Assembling Sections and Orchestrating Data Pipeline
There should be only one orchestration section, and it must be the last section in the project, which assembles all previous sections and blocks into a complete and functional data pipeline.
Using Airflow
Currently, Splicing supports using Apache Airflow to orchestrate data pipelines. By default, Splicing will generate an Airflow DAG in a block:
- The DAG name will be the block name, representing the data transformation task the model performs.
- Every block is defined as a task in the DAG.
- The dependencies between tasks will be defined if "Source Section" and "Source Block" are set in a block.
-
By default,
- A block written in Python will be defined as a PythonOperator.
- A block written in SQL (dbt) will be defined as a BashOperator, which runs
dbt run
command to run a dbt model.
You can customize the task type (different operators) and the definition of the task (arguments to the operator) as your needs.

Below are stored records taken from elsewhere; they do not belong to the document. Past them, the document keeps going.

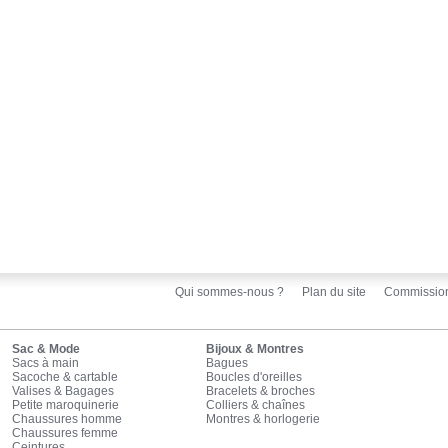
Qui sommes-nous ?
Plan du site
Commissio
Sac & Mode
Bijoux & Montres
Sacs à main
Bagues
Sacoche & cartable
Boucles d'oreilles
Valises & Bagages
Bracelets & broches
Petite maroquinerie
Colliers & chaînes
Chaussures homme
Montres & horlogerie
Chaussures femme
Ceintures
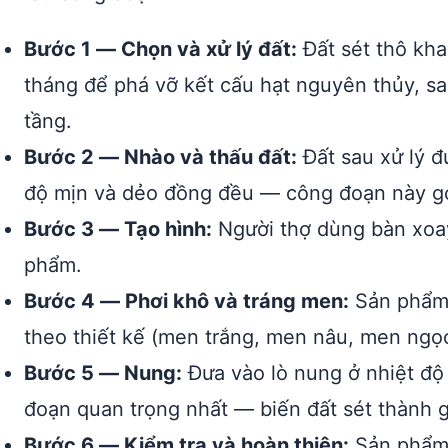
Bước 1 — Chọn và xử lý đất:
Đất sét thô kha
tháng để phá vỡ kết cấu hạt nguyên thủy, sa
tầng.
Bước 2 — Nhào và thấu đất:
Đất sau xử lý đư
độ mịn và dẻo đồng đều — công đoạn này gọi
Bước 3 — Tạo hình:
Người thợ dùng bàn xoay
phẩm.
Bước 4 — Phơi khô và tráng men:
Sản phẩm 
theo thiết kế (men trắng, men nâu, men ngọ
Bước 5 — Nung:
Đưa vào lò nung ở nhiệt độ 
đoạn quan trọng nhất — biến đất sét thành 
Bước 6 — Kiểm tra và hoàn thiện:
Sản phẩm r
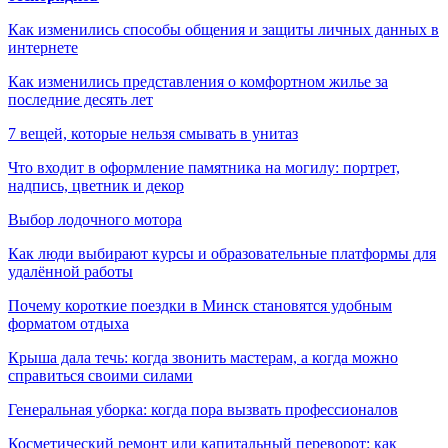
Как изменились способы общения и защиты личных данных в
интернете
Как изменились представления о комфортном жилье за
последние десять лет
7 вещей, которые нельзя смывать в унитаз
Что входит в оформление памятника на могилу: портрет,
надпись, цветник и декор
Выбор лодочного мотора
Как люди выбирают курсы и образовательные платформы для
удалённой работы
Почему короткие поездки в Минск становятся удобным
форматом отдыха
Крыша дала течь: когда звонить мастерам, а когда можно
справиться своими силами
Генеральная уборка: когда пора вызвать профессионалов
Косметический ремонт или капитальный переворот: как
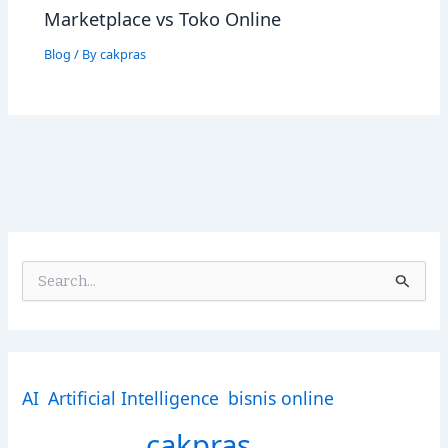
Marketplace vs Toko Online
Blog
/ By
cakpras
S
e
a
r
c
h
AI
Artificial Intelligence
bisnis online
f
o
cakpras
r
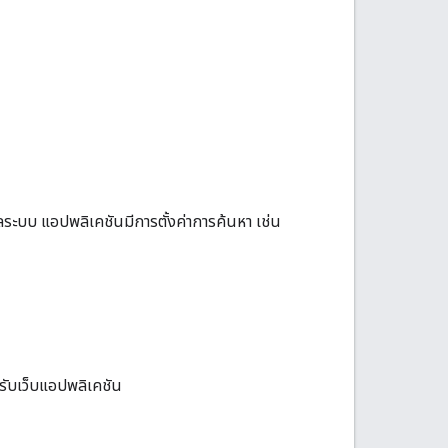
ลระบบ แอปพลิเคชันมีการตั้งค่าการค้นหา เช่น
หรับเว็บแอปพลิเคชัน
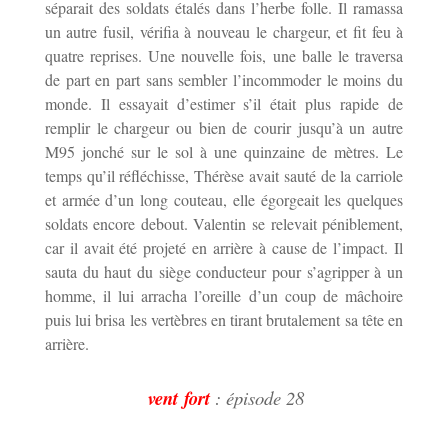
séparait des soldats étalés dans l’herbe folle. Il ramassa
un autre fusil, vérifia à nouveau le chargeur, et fit feu à
quatre reprises. Une nouvelle fois, une balle le traversa
de part en part sans sembler l’incommoder le moins du
monde. Il essayait d’estimer s’il était plus rapide de
remplir le chargeur ou bien de courir jusqu’à un autre
M95 jonché sur le sol à une quinzaine de mètres. Le
temps qu’il réfléchisse, Thérèse avait sauté de la carriole
et armée d’un long couteau, elle égorgeait les quelques
soldats encore debout. Valentin se relevait péniblement,
car il avait été projeté en arrière à cause de l’impact. Il
sauta du haut du siège conducteur pour s’agripper à un
homme, il lui arracha l’oreille d’un coup de mâchoire
puis lui brisa les vertèbres en tirant brutalement sa tête en
arrière.
vent fort
: épisode 28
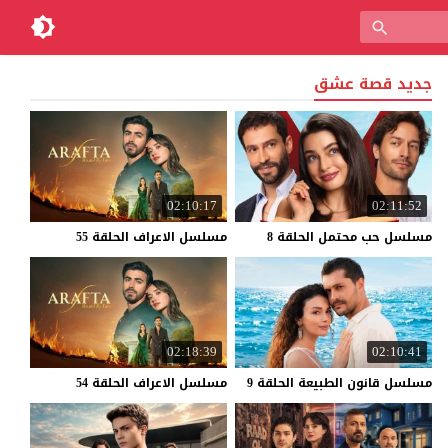
جديد قصة عشق
02:10:17
02:11:52
مسلسل
حب
محتمل
الحلقة
8
مسلسل
الاعراف
الحلقة
55
02:18:39
02:10:41
مسلسل
قانون
الطبيعة
الحلقة
9
مسلسل
الاعراف
الحلقة
54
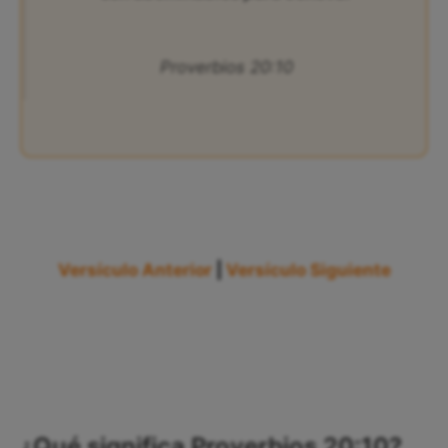
Proverbios 20:10
Versículo Anterior
|
Versículo Siguiente
¿Qué significa Proverbios 20:10?,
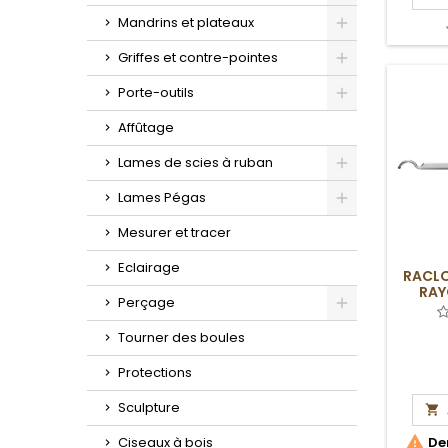
Toggle
Mandrins et plateaux
Toggle
Griffes et contre-pointes
Toggle
Porte-outils
Toggle
Affûtage
Lames de scies à ruban
Toggle
Lames Pégas
Toggle
Mesurer et tracer
Eclairage
RACLO
RAY
Perçage
Toggle
Tourner des boules
Protections
Sculpture


Ciseaux à bois
Der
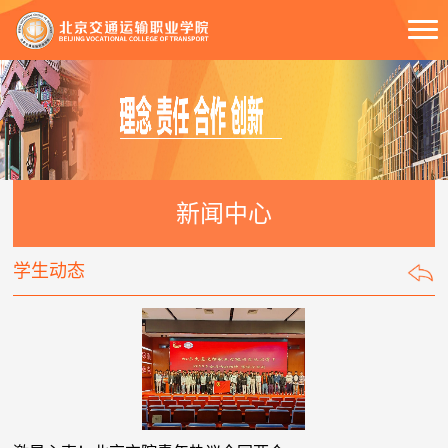
新闻中心
学生动态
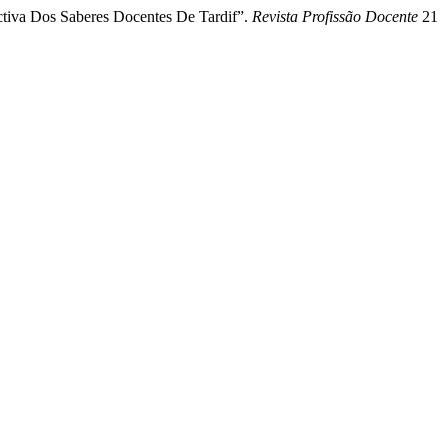
ctiva Dos Saberes Docentes De Tardif”.
Revista Profissão Docente
21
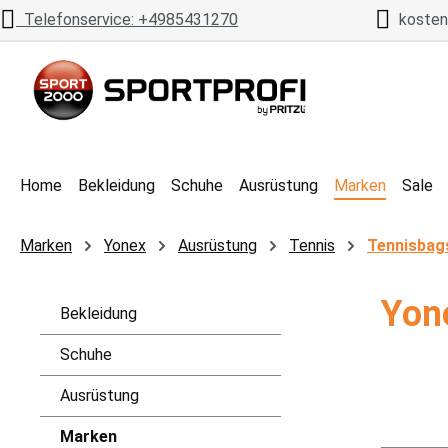
Telefonservice: +4985431270
kostenl
 Hauptinhalt springen
Zur Suche springen
Zur Hauptnavigation springen
Home
Bekleidung
Schuhe
Ausrüstung
Marken
Sale
Marken
Yonex
Ausrüstung
Tennis
Tennisbag
Yon
Bekleidung
Schuhe
Ausrüstung
Marken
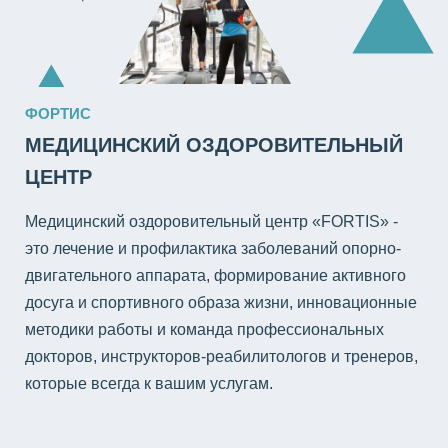
ФОРТИС
МЕДИЦИНСКИЙ ОЗДОРОВИТЕЛЬНЫЙ
ЦЕНТР
Медицинский оздоровительный центр «FORTIS» -
это лечение и профилактика заболеваний опорно-
двигательного аппарата, формирование активного
досуга и спортивного образа жизни, инновационные
методики работы и команда профессиональных
докторов, инструкторов-реабилитологов и тренеров,
которые всегда к вашим услугам.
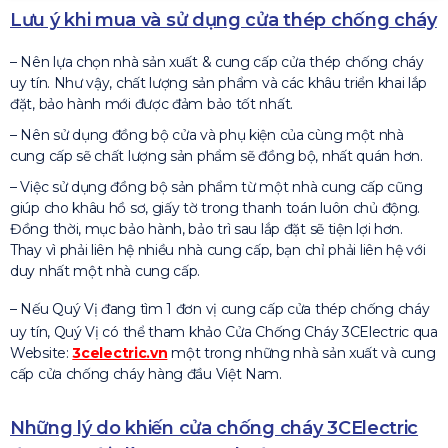
Lưu ý khi mua và sử dụng cửa thép chống cháy
– Nên lựa chọn nhà sản xuất & cung cấp cửa thép chống cháy
uy tín. Như vậy, chất lượng sản phẩm và các khâu triển khai lắp
đặt, bảo hành mới được đảm bảo tốt nhất.
– Nên sử dụng đồng bộ cửa và phụ kiện của cùng một nhà
cung cấp sẽ chất lượng sản phẩm sẽ đồng bộ, nhất quán hơn.
– Việc sử dụng đồng bộ sản phẩm từ một nhà cung cấp cũng
giúp cho khâu hồ sơ, giấy tờ trong thanh toán luôn chủ động.
Đồng thời, mục bảo hành, bảo trì sau lắp đặt sẽ tiện lợi hơn.
Thay vì phải liên hệ nhiều nhà cung cấp, bạn chỉ phải liên hệ với
duy nhất một nhà cung cấp.
– Nếu Quý Vị đang tìm 1 đơn vị cung cấp cửa thép chống cháy
uy tín, Quý Vị có thể tham khảo Cửa Chống Cháy 3CElectric qua
Website:
3celectric.vn
một trong những nhà sản xuất và cung
cấp cửa chống cháy hàng đầu Việt Nam.
Những lý do khiến cửa chống cháy 3CElectric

Exporting Data Pipeline to Airflow
You can download the code in the project and export it as an Airflow DAG by following these steps:
- Install the project dependencies by running
pip install -r requirements.txt
in the Python environment where Airflow is running. - Uncompress the downloaded zip file and place it in the
dags
folder of your Airflow home directory (i.e.,AIRFLOW_HOME/<dags_folder>
, usually~/airflow/dags
), or upload it to a managed Apache Airflow service (e.g., MWAA or Astronomer). - You should now be able to see the DAG in the Airflow UI and trigger a DAG run to execute the data pipeline.